The financial crisis may have dealt a blow to the world’s most powerful economies, but it has also brought once-skyrocketing valuations to a reasonable level. Venture capitalists are now taking a second glance at China’s internet sector.
“We’re aggressively looking into internet [investments] for the first time in a while,” said William Bao Bean, a partner with Softbank China & India Holdings, speaking at a recent technology conference in Beijing.
Opinion is divided, however, as to where money would be best spent. Social networking sites (SNS), one-time darling of the Chinese venture investment, appear to have fallen out of vogue with many investors. Their attention has shifted to online gaming, seen by many as a recession-proof segment of the IT sector.
Others, though, insist on the long-term potential of SNS in China. What’s more, there are signs that some of the most successful Chinese social networking sites have done what their counterparts in West have still largely failed to do: begin monetizing their user base.
Much of the success lies in Chinese youths’ willingness to pay for virtual goods. The industry’s trailblazer is Tencent, which runs one of the country’s largest social networking communities, QZone. Tencent posted total revenues of just over US$1 billion in 2008, US$719.1 million of which were from internet value-added services. The vast majority of these involved the sale of virtual goods.

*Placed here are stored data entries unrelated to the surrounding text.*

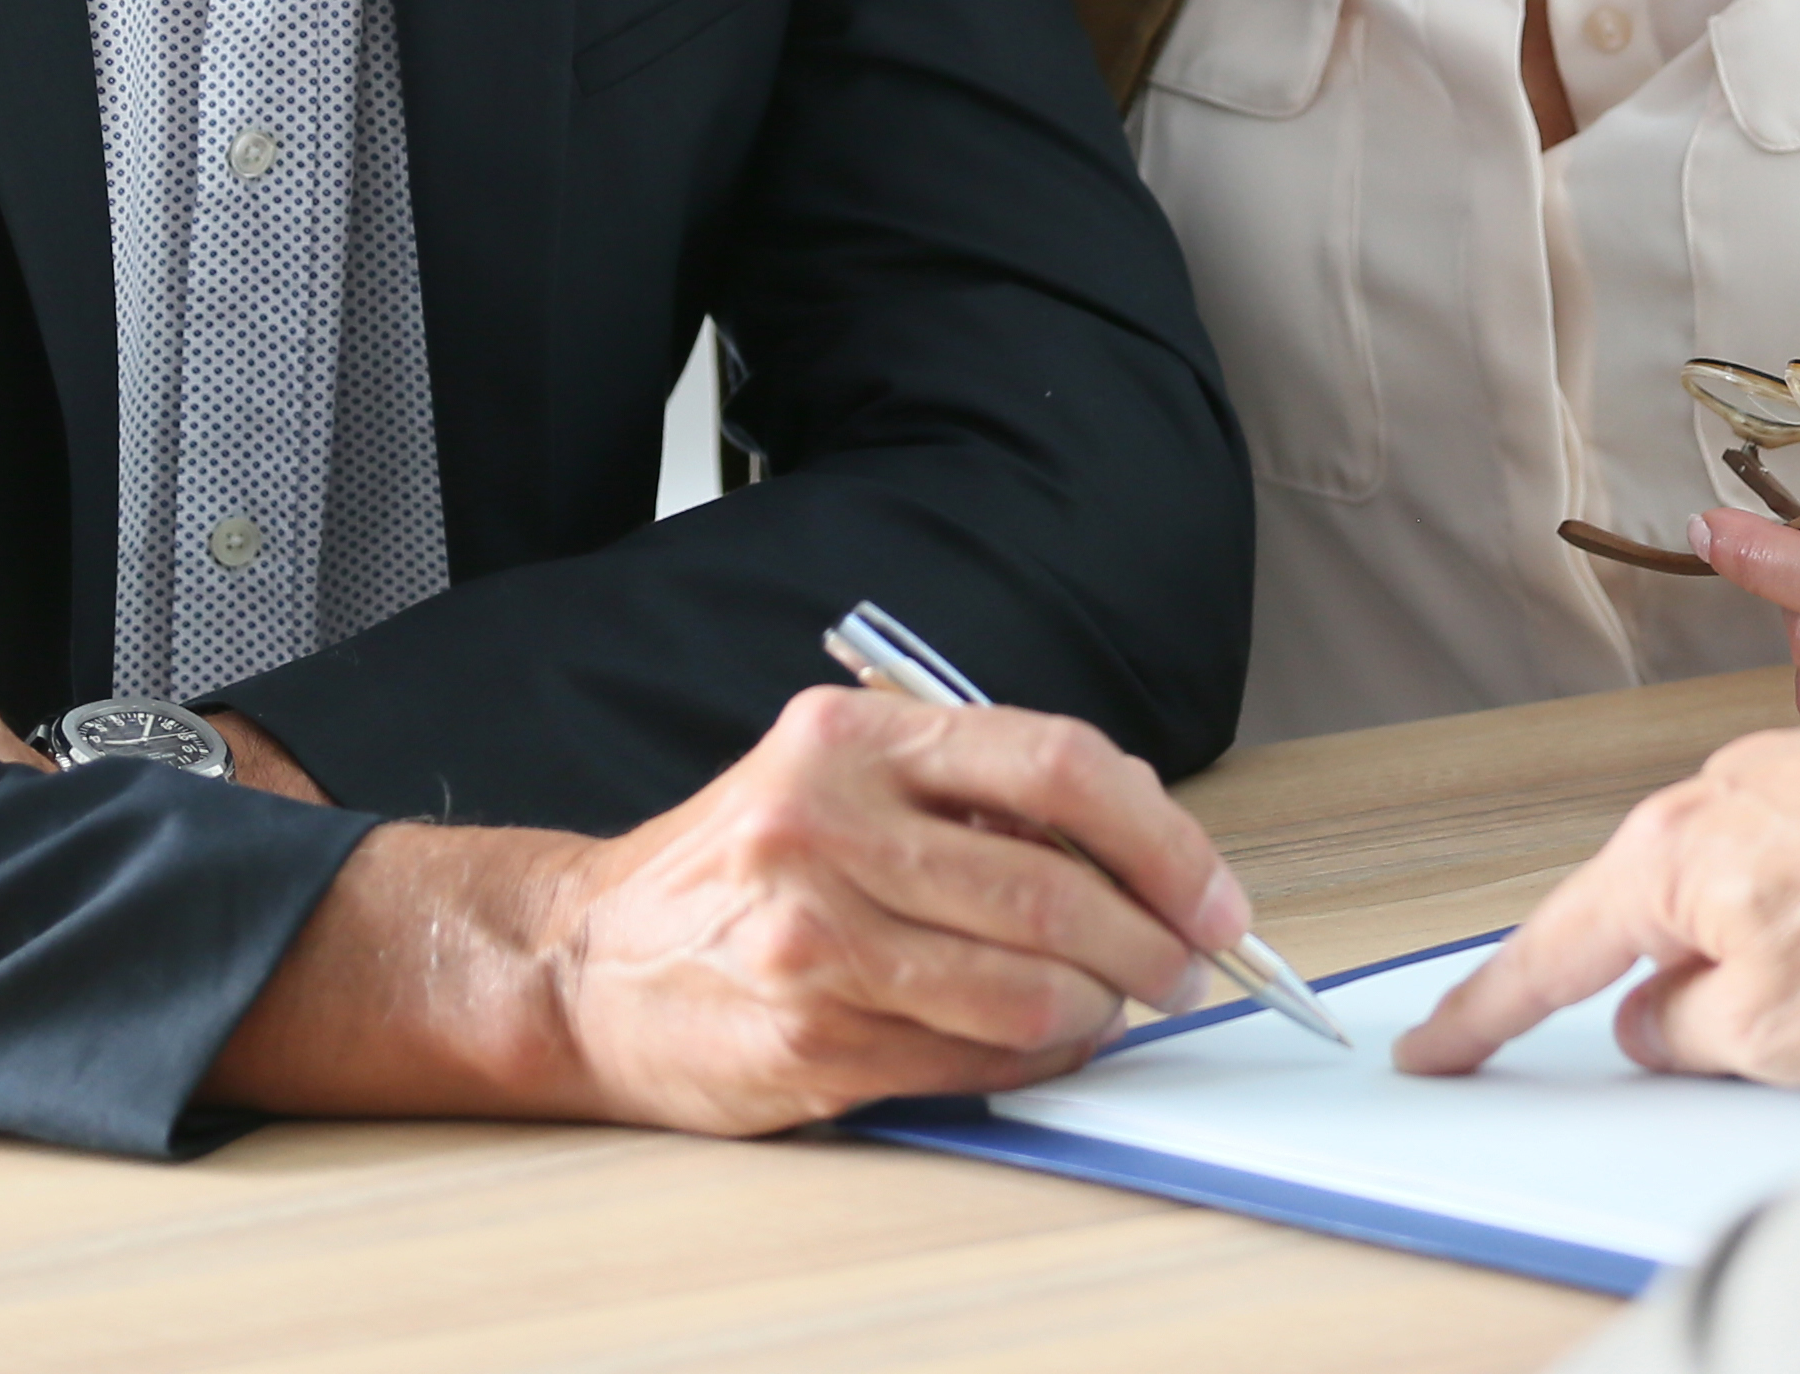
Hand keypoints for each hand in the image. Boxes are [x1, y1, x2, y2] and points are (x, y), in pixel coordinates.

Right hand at [208, 683, 1251, 1131]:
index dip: (1163, 837)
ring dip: (1104, 1009)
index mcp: (855, 739)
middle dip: (1154, 939)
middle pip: (1055, 888)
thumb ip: (973, 791)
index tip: (1214, 894)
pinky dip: (1038, 1058)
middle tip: (1189, 966)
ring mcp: (817, 939)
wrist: (585, 961)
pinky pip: (975, 1059)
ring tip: (1116, 1007)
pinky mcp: (809, 1038)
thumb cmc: (740, 867)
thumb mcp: (840, 777)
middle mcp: (831, 827)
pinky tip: (1045, 1043)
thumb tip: (1145, 847)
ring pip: (1027, 986)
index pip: (1058, 767)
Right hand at [1391, 700, 1799, 1086]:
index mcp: (1666, 858)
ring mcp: (1784, 782)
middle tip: (1717, 1046)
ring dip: (1773, 967)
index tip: (1435, 1045)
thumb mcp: (1775, 1032)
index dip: (1484, 1016)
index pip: (1548, 956)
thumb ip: (1686, 1033)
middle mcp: (1710, 799)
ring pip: (1736, 906)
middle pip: (1647, 925)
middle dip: (1673, 994)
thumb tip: (1658, 1022)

Chenhao Zhang, an analyst with JLMcGregor in Shanghai said that leading SNS firms such as Xiaonei.com have followed Tencent’s lead in developing virtual goods and the trading of virtual money, which he sees as a sign of domestic innovation compared to foreign players in the Chinese marketplace.
The concept of paying hard cash for a virtual item – say a special sword in an online game, or a new outfit for your online avatar – may strike many in the West as a foreign, even ridiculous, concept. But in China a vibrant online identity may have a particular resonance compared to in Western countries.
“If you’re a [Chinese] teenager living in a small room with your mom or dad and want to have a place to call your own, then it makes sense to go online and create your own virtual space,” said Dan Brody, CEO of Koolanoo Group, an internet and new media investment company which invested in 360quan.com, a social networking startup targeted towards fashionable, outsider Chinese youths.
The bet is that Chinese teenagers will be willing to pay small amounts to enhance their virtual identity. While it’s a strategy that’s worked for the likes of Tencent, JLM’s Zhang notes that many of the leading SNS firms have yet to come up with a truly sustainable business model.
The problem is that Tencent’s success is built upon the massive scale of its user base, according to George Godula, co-founder of Web2Asia, an incubator for Asian startups and consultancy for Western internet firms entering the Asian market.
“For companies like Tencent, it’s easy to monetize because they have more users than there are internet users in China. It’s all about scalability and size until this model works,” he said.
As of the end of the first quarter, Tencent had 934.9 million instant messaging users, up 4.8% from the previous quarter, a number made possible by the fact that many users have multiple accounts. The firm’s Qzone has around 350 million users.
The biggest Chinese SNS firms may finally be playing catch-up and developing revenue models that work, analysts say these players still have their work cut out.